======== Given records ========
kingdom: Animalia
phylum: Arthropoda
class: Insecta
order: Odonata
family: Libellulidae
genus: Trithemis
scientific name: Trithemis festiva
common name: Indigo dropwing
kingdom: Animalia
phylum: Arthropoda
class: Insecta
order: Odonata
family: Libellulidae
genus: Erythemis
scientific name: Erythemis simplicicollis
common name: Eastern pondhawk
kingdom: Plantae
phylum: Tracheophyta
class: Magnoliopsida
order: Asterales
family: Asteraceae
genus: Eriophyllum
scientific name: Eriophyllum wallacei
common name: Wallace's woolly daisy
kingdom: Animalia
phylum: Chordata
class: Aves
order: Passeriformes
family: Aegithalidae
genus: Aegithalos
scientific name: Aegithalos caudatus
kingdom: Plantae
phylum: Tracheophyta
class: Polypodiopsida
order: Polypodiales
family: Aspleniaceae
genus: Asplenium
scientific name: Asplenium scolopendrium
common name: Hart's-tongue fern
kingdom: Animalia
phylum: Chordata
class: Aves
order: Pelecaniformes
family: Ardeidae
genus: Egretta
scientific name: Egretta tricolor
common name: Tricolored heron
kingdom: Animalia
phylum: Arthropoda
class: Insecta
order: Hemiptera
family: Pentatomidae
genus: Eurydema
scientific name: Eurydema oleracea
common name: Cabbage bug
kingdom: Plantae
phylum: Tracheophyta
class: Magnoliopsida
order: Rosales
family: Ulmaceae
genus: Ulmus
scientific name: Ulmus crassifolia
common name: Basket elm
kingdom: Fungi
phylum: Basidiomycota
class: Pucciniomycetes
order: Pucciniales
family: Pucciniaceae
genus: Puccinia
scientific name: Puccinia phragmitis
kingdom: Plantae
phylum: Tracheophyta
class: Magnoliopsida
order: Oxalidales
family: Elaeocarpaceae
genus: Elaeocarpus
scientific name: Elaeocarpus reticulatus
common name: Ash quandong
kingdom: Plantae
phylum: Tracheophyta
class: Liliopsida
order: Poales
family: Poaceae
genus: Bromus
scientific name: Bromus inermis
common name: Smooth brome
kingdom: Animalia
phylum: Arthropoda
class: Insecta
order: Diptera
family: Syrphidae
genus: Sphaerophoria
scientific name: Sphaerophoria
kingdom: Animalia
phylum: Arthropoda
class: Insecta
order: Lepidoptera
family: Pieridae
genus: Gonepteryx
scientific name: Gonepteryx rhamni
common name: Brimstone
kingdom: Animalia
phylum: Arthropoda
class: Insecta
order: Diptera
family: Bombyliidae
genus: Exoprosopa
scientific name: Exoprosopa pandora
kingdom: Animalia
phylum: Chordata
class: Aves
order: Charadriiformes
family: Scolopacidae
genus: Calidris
========
> [Task directions]
Repeat all of the lines above word for word, in the same order.

> [Result below]
kingdom: Animalia
phylum: Arthropoda
class: Insecta
order: Odonata
family: Libellulidae
genus: Trithemis
scientific name: Trithemis festiva
common name: Indigo dropwing
kingdom: Animalia
phylum: Arthropoda
class: Insecta
order: Odonata
family: Libellulidae
genus: Erythemis
scientific name: Erythemis simplicicollis
common name: Eastern pondhawk
kingdom: Plantae
phylum: Tracheophyta
class: Magnoliopsida
order: Asterales
family: Asteraceae
genus: Eriophyllum
scientific name: Eriophyllum wallacei
common name: Wallace's woolly daisy
kingdom: Animalia
phylum: Chordata
class: Aves
order: Passeriformes
family: Aegithalidae
genus: Aegithalos
scientific name: Aegithalos caudatus
kingdom: Plantae
phylum: Tracheophyta
class: Polypodiopsida
order: Polypodiales
family: Aspleniaceae
genus: Asplenium
scientific name: Asplenium scolopendrium
common name: Hart's-tongue fern
kingdom: Animalia
phylum: Chordata
class: Aves
order: Pelecaniformes
family: Ardeidae
genus: Egretta
scientific name: Egretta tricolor
common name: Tricolored heron
kingdom: Animalia
phylum: Arthropoda
class: Insecta
order: Hemiptera
family: Pentatomidae
genus: Eurydema
scientific name: Eurydema oleracea
common name: Cabbage bug
kingdom: Plantae
phylum: Tracheophyta
class: Magnoliopsida
order: Rosales
family: Ulmaceae
genus: Ulmus
scientific name: Ulmus crassifolia
common name: Basket elm
kingdom: Fungi
phylum: Basidiomycota
class: Pucciniomycetes
order: Pucciniales
family: Pucciniaceae
genus: Puccinia
scientific name: Puccinia phragmitis
kingdom: Plantae
phylum: Tracheophyta
class: Magnoliopsida
order: Oxalidales
family: Elaeocarpaceae
genus: Elaeocarpus
scientific name: Elaeocarpus reticulatus
common name: Ash quandong
kingdom: Plantae
phylum: Tracheophyta
class: Liliopsida
order: Poales
family: Poaceae
genus: Bromus
scientific name: Bromus inermis
common name: Smooth brome
kingdom: Animalia
phylum: Arthropoda
class: Insecta
order: Diptera
family: Syrphidae
genus: Sphaerophoria
scientific name: Sphaerophoria
kingdom: Animalia
phylum: Arthropoda
class: Insecta
order: Lepidoptera
family: Pieridae
genus: Gonepteryx
scientific name: Gonepteryx rhamni
common name: Brimstone
kingdom: Animalia
phylum: Arthropoda
class: Insecta
order: Diptera
family: Bombyliidae
genus: Exoprosopa
scientific name: Exoprosopa pandora
kingdom: Animalia
phylum: Chordata
class: Aves
order: Charadriiformes
family: Scolopacidae
genus: Calidris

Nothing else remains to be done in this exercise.